— Task prompt —
Reproduce word for word the portion of the opinion piece on freedom and responsibility below that begins at the words "At the end of" and stops after "it’s sooo haaard!".

— Quoted text —
If all else fails, use force.

Big government liberals have no compunctions whatever about using the Guns of Government to force people to behave the way they think they should. But that is, by definition, antithetical to freedom.

Justice Kennedy, who is the moderate, swing vote on the court, said of the mandate that forces everyone to buy insurance: “This fundamentally changes the relationship between the individual and the government.” I guess that’s what the President meant when he said he would “fundamentally transform” America.

It is becoming increasingly plain that the love of freedom hangs by a slender thread in America. More and more people hear “Freedom” and cheer, but they are thinking “Freedom From Responsibility”.

At the end of the day, that’s what the Health Care debate is about. Those in favor of ObamaCare believe that they shouldn’t be responsible for paying for their health care services. Someone else, their employer, the insurance company, the government, the “one-percenters”, anybody else, should pay for their health care, just not them.

That’s what the Occupy Wall Street “movement” is about, too. They demonstrate against the unfairness of Capitalism, when in reality, nothing is more fair than a meritocracy, where you get and keep what you earn. But you can’t just coast in a meritocracy. You have to get up every morning and boogie.

But it’s sooo haaard!

Yep. It takes hard work to be successful in a free market. Freedom means shouldering responsibility and that IS hard. It would be so much easier to coast through life with someone else paying the bills, making sure I didn’t scrape my elbows on the sharp rocks as I float down the lazy river.

— Material supplied —
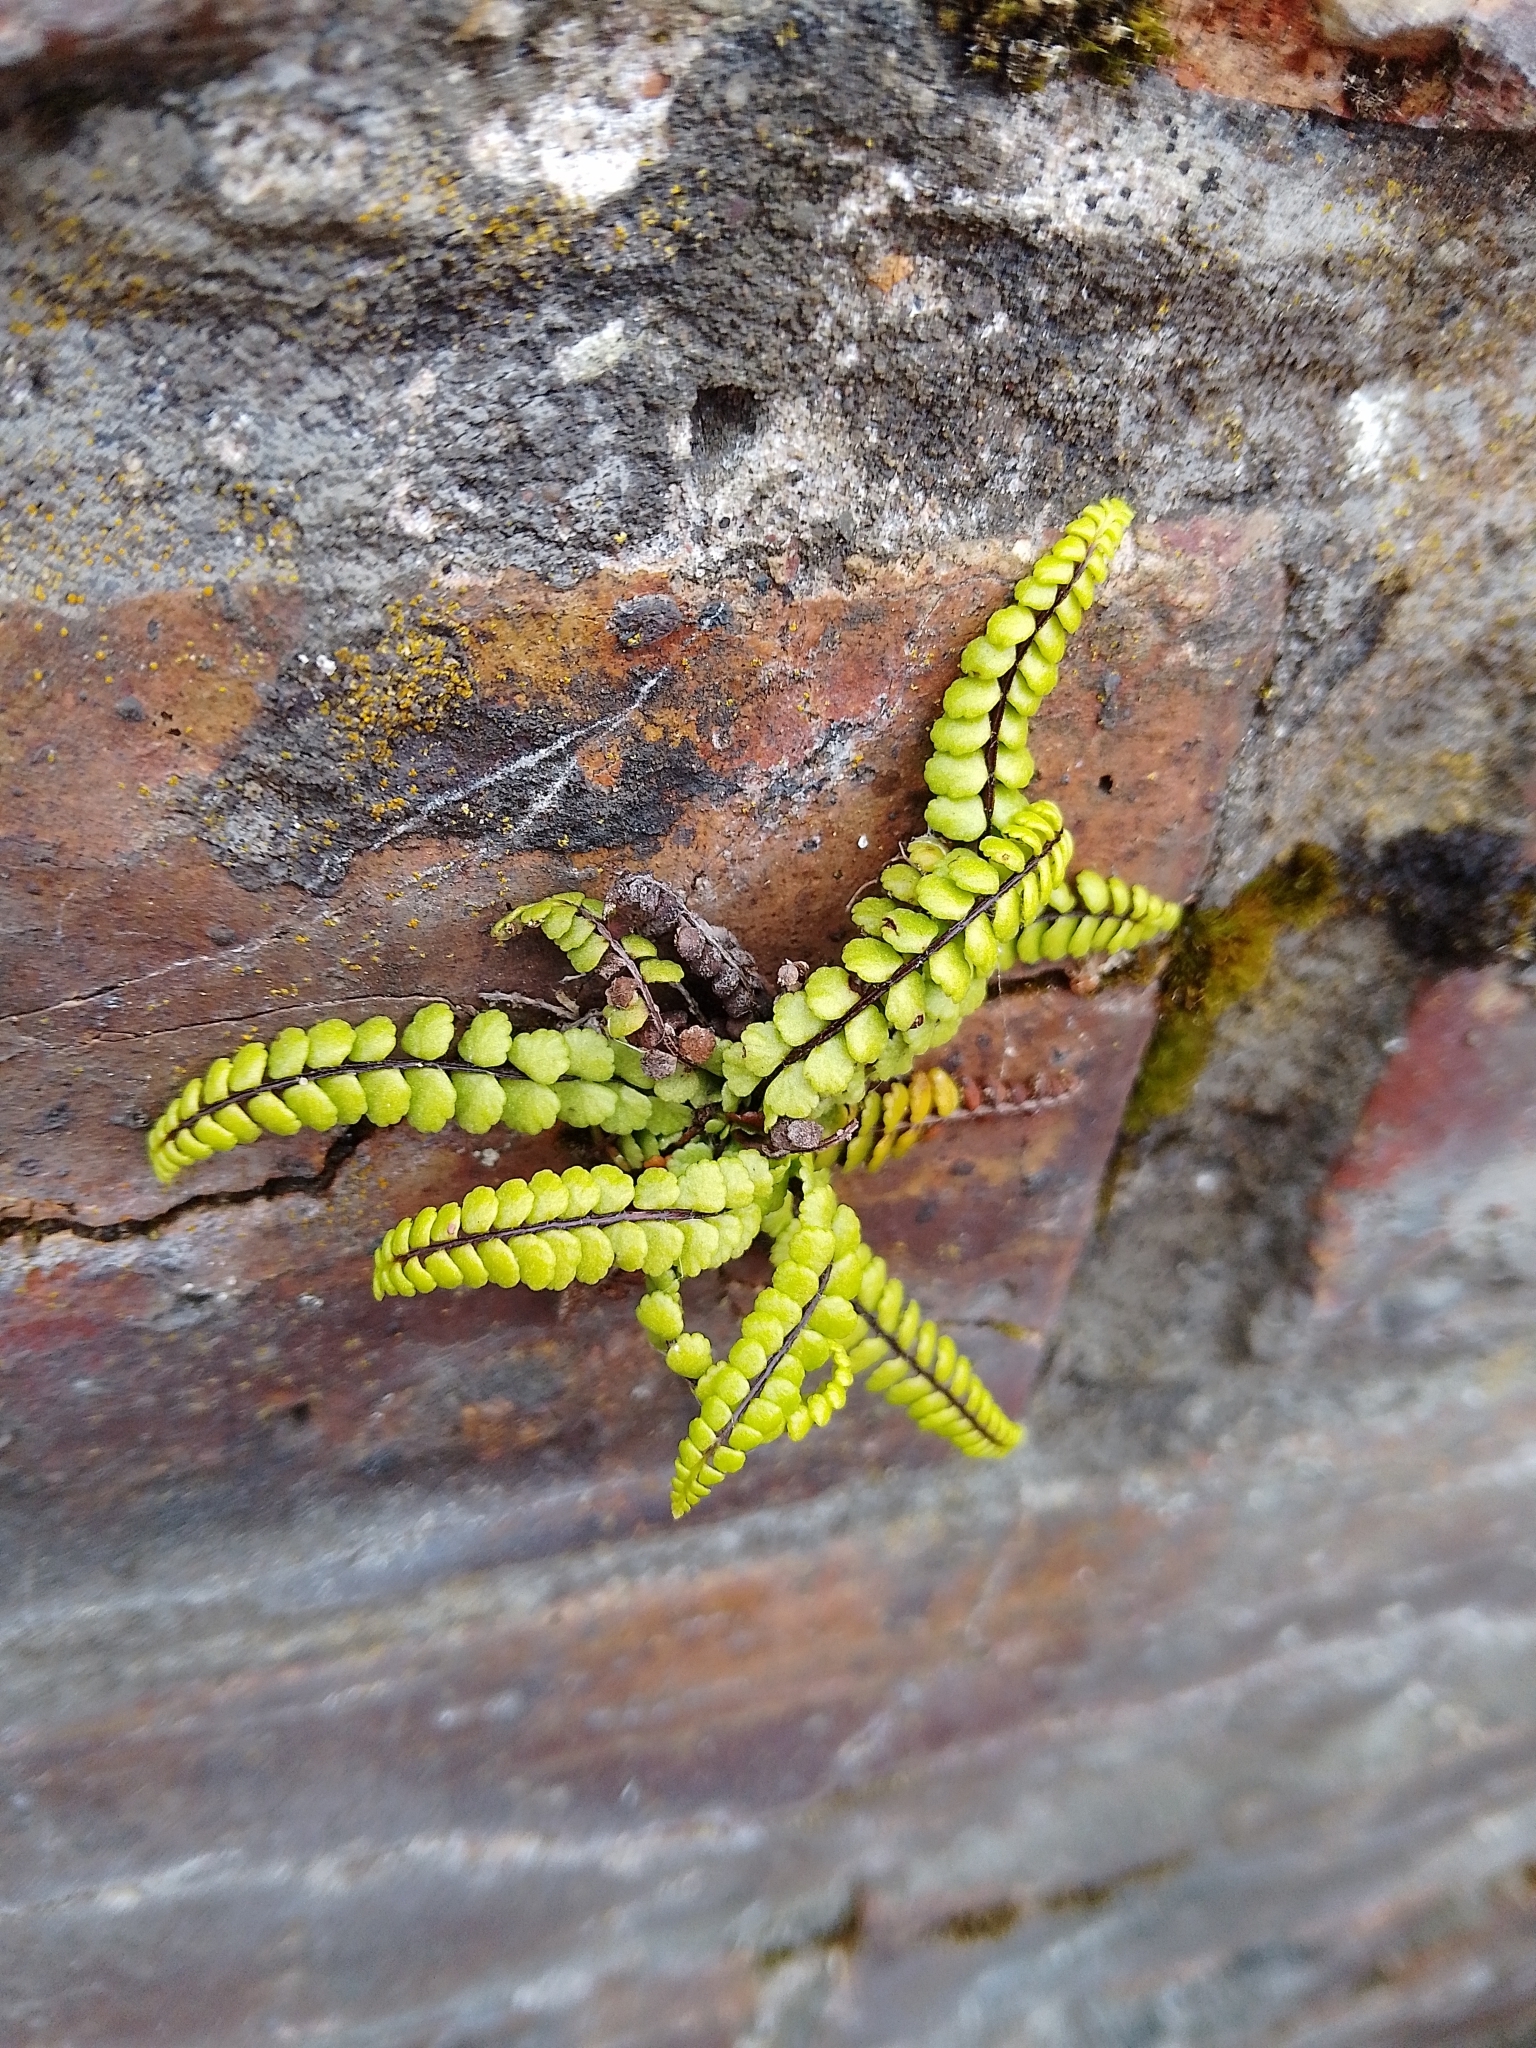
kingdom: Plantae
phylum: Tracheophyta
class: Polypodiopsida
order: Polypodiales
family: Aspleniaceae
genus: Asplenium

— The answer —
At the end of the day, that’s what the Health Care debate is about. Those in favor of ObamaCare believe that they shouldn’t be responsible for paying for their health care services. Someone else, their employer, the insurance company, the government, the “one-percenters”, anybody else, should pay for their health care, just not them.

That’s what the Occupy Wall Street “movement” is about, too. They demonstrate against the unfairness of Capitalism, when in reality, nothing is more fair than a meritocracy, where you get and keep what you earn. But you can’t just coast in a meritocracy. You have to get up every morning and boogie.

But it’s sooo haaard!